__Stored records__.
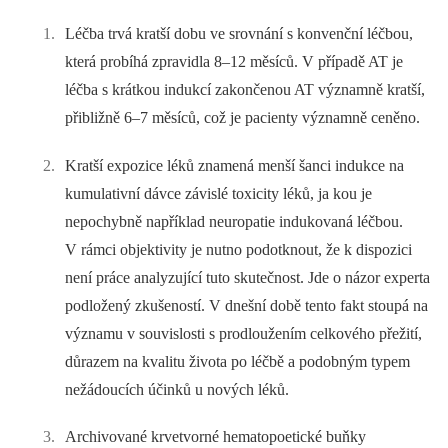
Léčba trvá kratší dobu ve srovnání s konvenční léčbou,
která probíhá zpravidla 8–12 měsíců. V případě AT je
léčba s krátkou indukcí zakončenou AT významně kratší,
přibližně 6–7 měsíců, což je pacienty významně ceněno.
Kratší expozice léků znamená menší šanci indukce na
kumulativní dávce závislé toxicity léků, ja kou je
nepochybně například neuropatie indukovaná léčbou.
V rámci objektivity je nutno podotknout, že k dispozici
není práce analyzující tuto skutečnost. Jde o názor experta
podložený zkušeností. V dnešní době tento fakt stoupá na
významu v souvislosti s prodloužením celkového přežití,
důrazem na kvalitu života po léčbě a podobným typem
nežádoucích účinků u nových léků.
Archivované krvetvorné hematopoetické buňky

__Exercise details__.
Your copy must hold every record above in its exact wording and must hold no pictures.

__Written answer__.
Léčba trvá kratší dobu ve srovnání s konvenční léčbou,
která probíhá zpravidla 8–12 měsíců. V případě AT je
léčba s krátkou indukcí zakončenou AT významně kratší,
přibližně 6–7 měsíců, což je pacienty významně ceněno.
Kratší expozice léků znamená menší šanci indukce na
kumulativní dávce závislé toxicity léků, ja kou je
nepochybně například neuropatie indukovaná léčbou.
V rámci objektivity je nutno podotknout, že k dispozici
není práce analyzující tuto skutečnost. Jde o názor experta
podložený zkušeností. V dnešní době tento fakt stoupá na
významu v souvislosti s prodloužením celkového přežití,
důrazem na kvalitu života po léčbě a podobným typem
nežádoucích účinků u nových léků.
Archivované krvetvorné hematopoetické buňky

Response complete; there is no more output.